Właściciel terenu przy ulicy Stawki i Lipowej za nic miał interwencje mieszkańców pobliskich budynków. Dopiero po zgłoszeniu sprawy przez radnego Wiesława Żurka i portal Swidnica24.pl Straż Miejska zdołała doprowadzić do oczyszczenia i ogrodzenia terenu, który zamienił się w wysypisko śmieci.

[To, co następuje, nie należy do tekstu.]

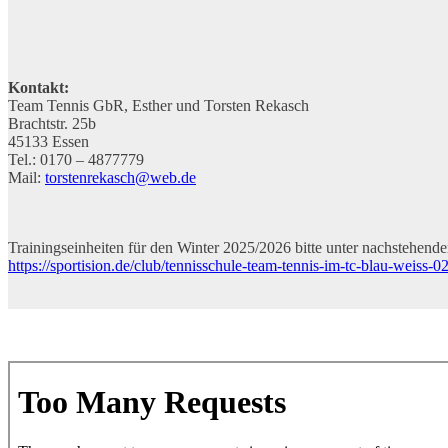
Kontakt:
Team Tennis GbR, Esther und Torsten Rekasch
Brachtstr. 25b
45133 Essen
Tel.: 0170 – 4877779
Mail:
torstenrekasch@web.de
Trainingseinheiten für den Winter 2025/2026 bitte unter nachstehend
https://sportision.de/club/tennisschule-team-tennis-im-tc-blau-weiss-0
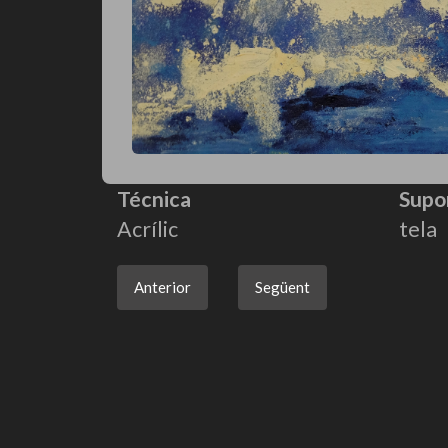
Técnica
Supo
Acrílic
tela
Anterior
Següent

Teren od powiatu kupiła firma P&P, reprezentowana m.in. przez Pawła Skoniecznego, który związany jest również z Blackrock Properties – spółką, która od ośmiu lat zapowiada budowę galerii handlowej w Zaułku Świętokrzyskim. Mieszkańcy wielokrotnie skarżyli się na brak zabezpieczenia „dziury” w miejscu, gdzie mają być budowane sklepy. Straż Miejska interweniowała wielokrotnie,wreszcie sprawę zgłosiła do Powiatowego Inspektora Nadzoru Budowlanego.
Zdjęcie Straż Miejska
Firma P&P z kolei nie reagowała na żadne interwencje, związane z kupionymi przez siebie terenami przy ulicach Stawki i Lipowej, gdzie zamierza budować domy wielorodzinne. Na działkach, sąsiadujących z placem Drzymały i Parkiem Centralnym, powstało wysypisko śmieci. Na tym terenie sporo jest także pozostałości po wykopach, które – jak stwierdzili strażnicy – stwarzają realne zagrożenie dla ludzi. W tej sprawie interwencje i interpelacje składał radny Wiesław Żurek, ale nie przynosiły żadnego skutku. Dopiero po jego naciskach i zgłoszeniu sprawy przez portal Swidnica24.pl udało się rozwiązać problem. Teren został na zlecenie właściciela posprzątany i ogrodzony.